Ted Oyama, representing Higashi, informed Feuer that two drug rehabilitation facilities are located directly across the street from the temple. Valuables occasionally go missing and enrollment in Higashi’s highly rated day care facility has been negatively impacted. Feuer promised to look into the matter.

In places where there are Japanese American enclaves such as the San Fernando Valley, Highland Park, and the Virgil area, illegal dumping is problem. Keeping neighborhoods and business districts free of trash is not only a persistent problem, but also a health issue, according to Frank Wada of the Lincoln Heights Neighborhood Council.

Last year, Feuer strengthened his department’s Neighborhood Prosecutor Program, doubling the number of prosecutors to 16. Kurt Knecht is assigned to the LAPD’s Central Division, which includes Little Tokyo, while Veronica de la Cruz-Robles handles West Los Angeles and the Sawtelle Japantown through the Olympic Division.

“The homeless issue is a big one especially since we are adjacent to the Veterans Administration,” Fujimoto told The Rafu Shimpo. “The West Los Angeles-Sawtelle Neighborhood Council has made (homelessness) a priority because our streets are filled with many homeless and their baggage.”

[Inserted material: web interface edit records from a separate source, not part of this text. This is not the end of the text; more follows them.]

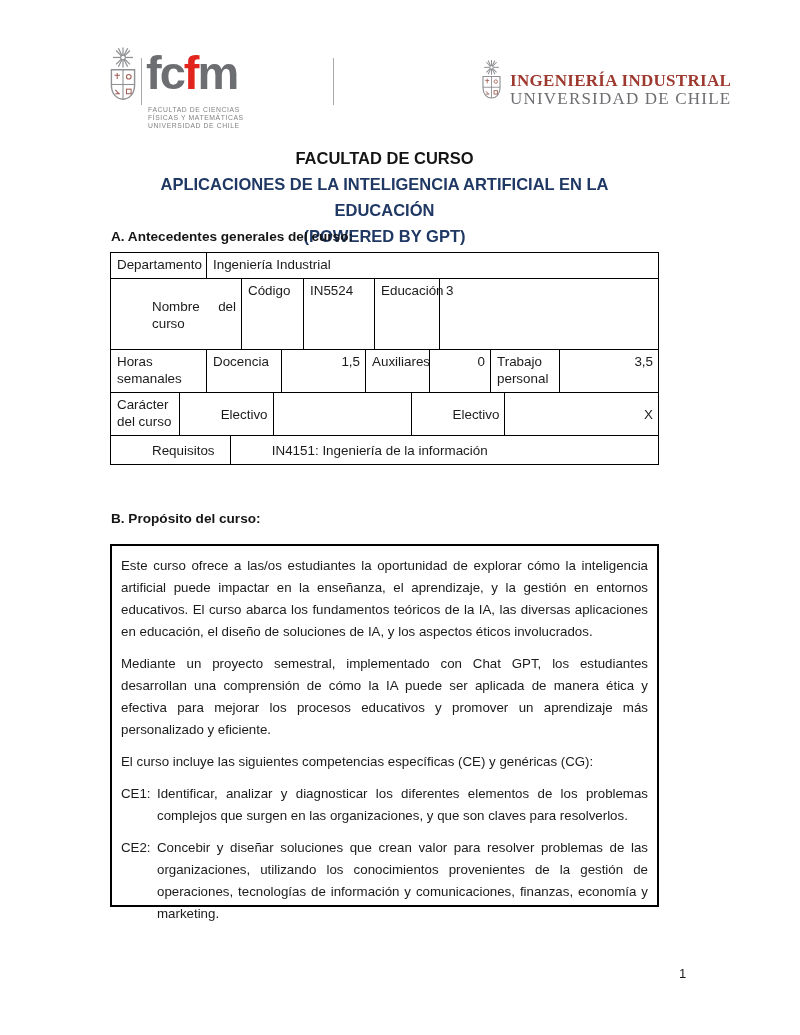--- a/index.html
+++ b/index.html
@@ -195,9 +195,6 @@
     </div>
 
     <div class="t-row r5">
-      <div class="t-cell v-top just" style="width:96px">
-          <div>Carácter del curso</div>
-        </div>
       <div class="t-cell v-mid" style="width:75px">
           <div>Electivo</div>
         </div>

Organized by the Little Tokyo Business Improvement District, Feuer’s roundtable discussion dealt with such topics as illegal dumping, the mentally ill, aggressive panhandlers, unsanitary conditions created by abandoned property, bicycle thefts, and the latest form of petty crime, stealing handicapped placards out of parked cars.

Invariably, the conversation circled back to the street dwellers. An estimated 23,000 are living on the streets, according to The Los Angeles Times. On Sept. 22, the City Council declared a state of emergency and earmarked $100 million to address the crisis.

The same day, Mayor Eric Garcetti unveiled his plans for moving people off the streets, which includes building more housing.

Feuer advocated that the best first step toward addressing a problem is to “talk to your neighborhood prosecutor. Each of them knows the community and is there to help.

“Enforcing our way out of the problem is not going to work,” Feuer stated.


 Left to right- Ted Oyama, West L.A. Neighborhood Prosecutor Veronica de la Cruz-Robles, Downtown Neighborhood Prosecutor Kurt Knecht, Nancy Takayama, Chris Komai, Ellen Endo, City Attorney Mike Feuer, Joanne Kumamoto, Cindy Shin of the City Attorney's office, Brian Kito, and Frank Wada.

From left: Ted Oyama, West L.A. Neighborhood Prosecutor Veronica de la Cruz-Robles, Downtown Neighborhood Prosecutor Kurt Knecht, Nancy Takayama, Chris Komai, Ellen Endo, City Attorney Mike Feuer, Joanne Kumamoto, Cindy Shin of the City Attorney’s Office, Brian Kito, and Frank Wada.